### RECORDED DATA
►

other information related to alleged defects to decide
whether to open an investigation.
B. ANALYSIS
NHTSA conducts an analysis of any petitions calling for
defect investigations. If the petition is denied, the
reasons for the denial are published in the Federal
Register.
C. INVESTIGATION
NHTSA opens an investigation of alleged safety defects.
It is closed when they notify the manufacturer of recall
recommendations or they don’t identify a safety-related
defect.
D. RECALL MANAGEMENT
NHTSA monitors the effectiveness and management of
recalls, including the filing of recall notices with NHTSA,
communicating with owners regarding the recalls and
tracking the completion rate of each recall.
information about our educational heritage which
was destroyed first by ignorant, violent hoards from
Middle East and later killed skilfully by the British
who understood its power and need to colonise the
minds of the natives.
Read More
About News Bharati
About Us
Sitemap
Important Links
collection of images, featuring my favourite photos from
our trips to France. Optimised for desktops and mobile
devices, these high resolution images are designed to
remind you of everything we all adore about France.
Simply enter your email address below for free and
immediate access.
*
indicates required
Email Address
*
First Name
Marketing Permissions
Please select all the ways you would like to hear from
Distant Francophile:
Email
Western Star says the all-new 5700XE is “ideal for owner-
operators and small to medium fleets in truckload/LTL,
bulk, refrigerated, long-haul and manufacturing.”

◄

### TASK OBJECTIVE
In the listing above, transcribe exactly everything from the line containing "was destroyed first" down to the line containing "remind you of", including both and nothing more.

### SOLUTION FOR THIS PROBLEM
was destroyed first by ignorant, violent hoards from
Middle East and later killed skilfully by the British
who understood its power and need to colonise the
minds of the natives.
Read More
About News Bharati
About Us
Sitemap
Important Links
collection of images, featuring my favourite photos from
our trips to France. Optimised for desktops and mobile
devices, these high resolution images are designed to
remind you of everything we all adore about France.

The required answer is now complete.